TO DO: Output the entries below unchanged, except for the pictures.

*** Opening of DATASET EXCERPTS ***

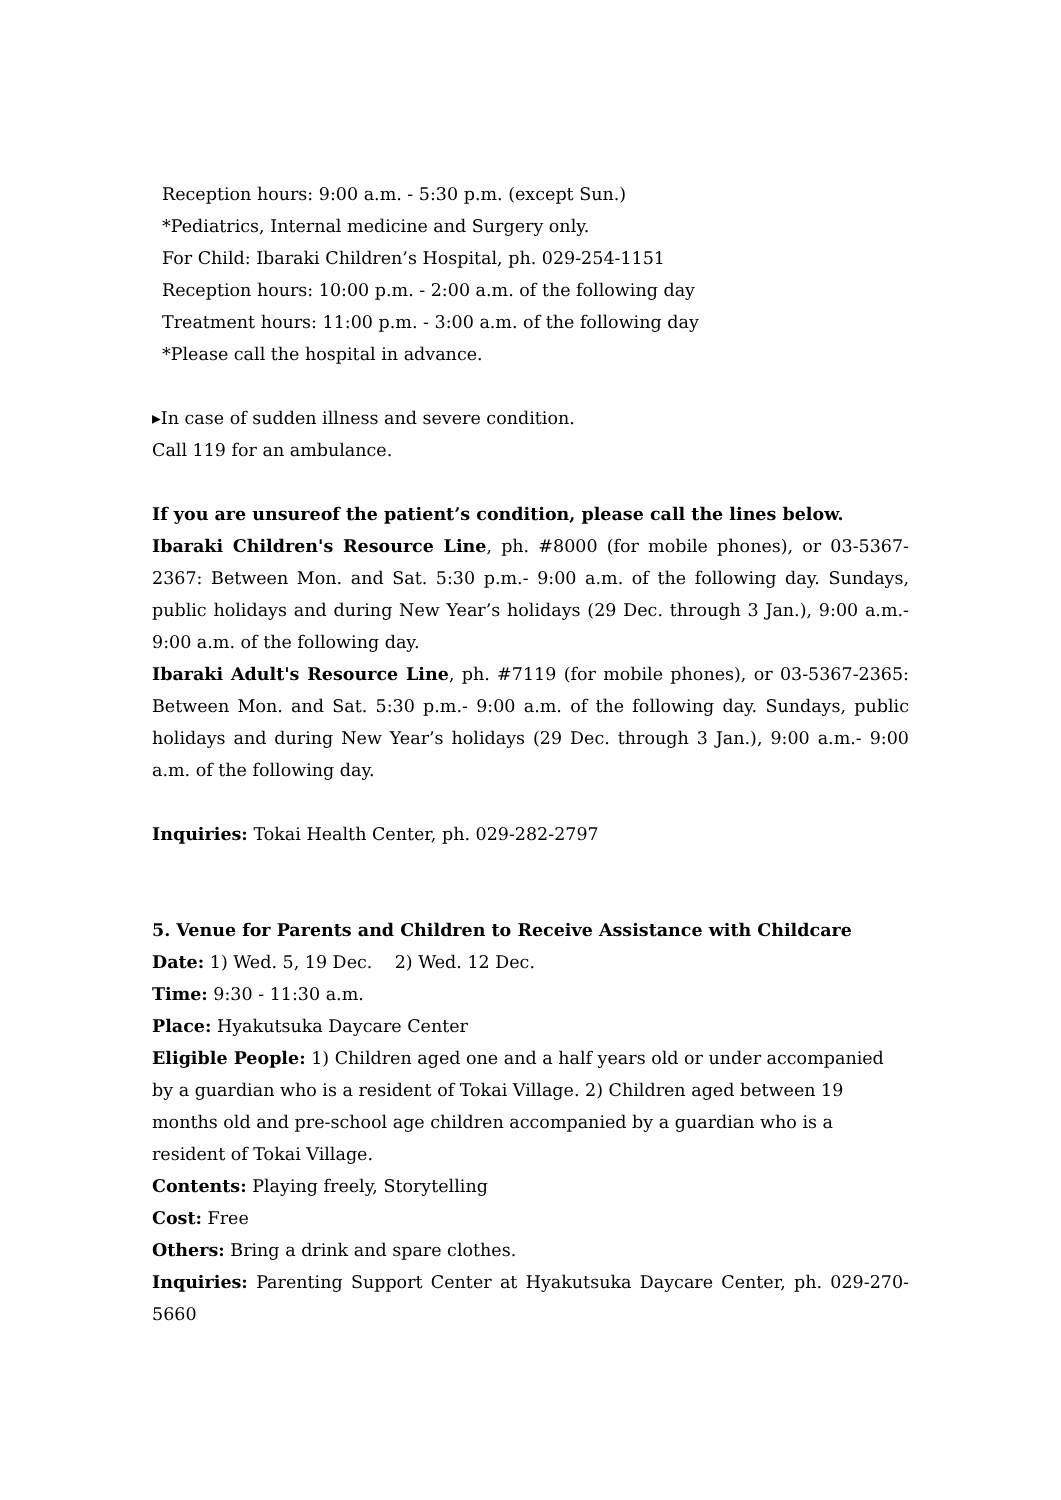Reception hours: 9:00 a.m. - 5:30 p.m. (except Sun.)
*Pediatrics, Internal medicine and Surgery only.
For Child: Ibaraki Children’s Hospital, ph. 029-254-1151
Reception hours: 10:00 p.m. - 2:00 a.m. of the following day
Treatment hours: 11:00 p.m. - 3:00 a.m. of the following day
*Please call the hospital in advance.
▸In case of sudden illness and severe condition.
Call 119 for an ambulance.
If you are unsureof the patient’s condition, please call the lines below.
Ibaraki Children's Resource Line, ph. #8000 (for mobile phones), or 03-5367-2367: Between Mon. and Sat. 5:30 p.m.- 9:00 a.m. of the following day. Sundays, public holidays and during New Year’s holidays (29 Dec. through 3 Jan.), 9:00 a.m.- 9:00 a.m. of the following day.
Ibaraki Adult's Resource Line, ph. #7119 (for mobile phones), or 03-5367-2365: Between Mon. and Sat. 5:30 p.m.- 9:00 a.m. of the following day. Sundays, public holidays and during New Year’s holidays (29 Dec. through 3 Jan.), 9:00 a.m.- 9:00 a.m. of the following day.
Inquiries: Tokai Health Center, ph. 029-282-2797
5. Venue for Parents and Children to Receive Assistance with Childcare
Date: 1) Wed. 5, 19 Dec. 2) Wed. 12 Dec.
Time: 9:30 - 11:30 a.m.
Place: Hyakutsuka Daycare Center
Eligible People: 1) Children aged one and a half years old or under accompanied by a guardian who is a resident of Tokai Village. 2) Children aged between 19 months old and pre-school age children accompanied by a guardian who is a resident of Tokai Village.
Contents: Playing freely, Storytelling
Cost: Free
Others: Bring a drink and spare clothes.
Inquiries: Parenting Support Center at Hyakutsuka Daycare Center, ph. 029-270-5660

*** Close of DATASET EXCERPTS ***

YOUR RESPONSE:
Reception hours: 9:00 a.m. - 5:30 p.m. (except Sun.)
*Pediatrics, Internal medicine and Surgery only.
For Child: Ibaraki Children’s Hospital, ph. 029-254-1151
Reception hours: 10:00 p.m. - 2:00 a.m. of the following day
Treatment hours: 11:00 p.m. - 3:00 a.m. of the following day
*Please call the hospital in advance.
▸In case of sudden illness and severe condition.
Call 119 for an ambulance.
If you are unsureof the patient’s condition, please call the lines below.
Ibaraki Children's Resource Line, ph. #8000 (for mobile phones), or 03-5367-2367: Between Mon. and Sat. 5:30 p.m.- 9:00 a.m. of the following day. Sundays, public holidays and during New Year’s holidays (29 Dec. through 3 Jan.), 9:00 a.m.- 9:00 a.m. of the following day.
Ibaraki Adult's Resource Line, ph. #7119 (for mobile phones), or 03-5367-2365: Between Mon. and Sat. 5:30 p.m.- 9:00 a.m. of the following day. Sundays, public holidays and during New Year’s holidays (29 Dec. through 3 Jan.), 9:00 a.m.- 9:00 a.m. of the following day.
Inquiries: Tokai Health Center, ph. 029-282-2797
5. Venue for Parents and Children to Receive Assistance with Childcare
Date: 1) Wed. 5, 19 Dec. 2) Wed. 12 Dec.
Time: 9:30 - 11:30 a.m.
Place: Hyakutsuka Daycare Center
Eligible People: 1) Children aged one and a half years old or under accompanied by a guardian who is a resident of Tokai Village. 2) Children aged between 19 months old and pre-school age children accompanied by a guardian who is a resident of Tokai Village.
Contents: Playing freely, Storytelling
Cost: Free
Others: Bring a drink and spare clothes.
Inquiries: Parenting Support Center at Hyakutsuka Daycare Center, ph. 029-270-5660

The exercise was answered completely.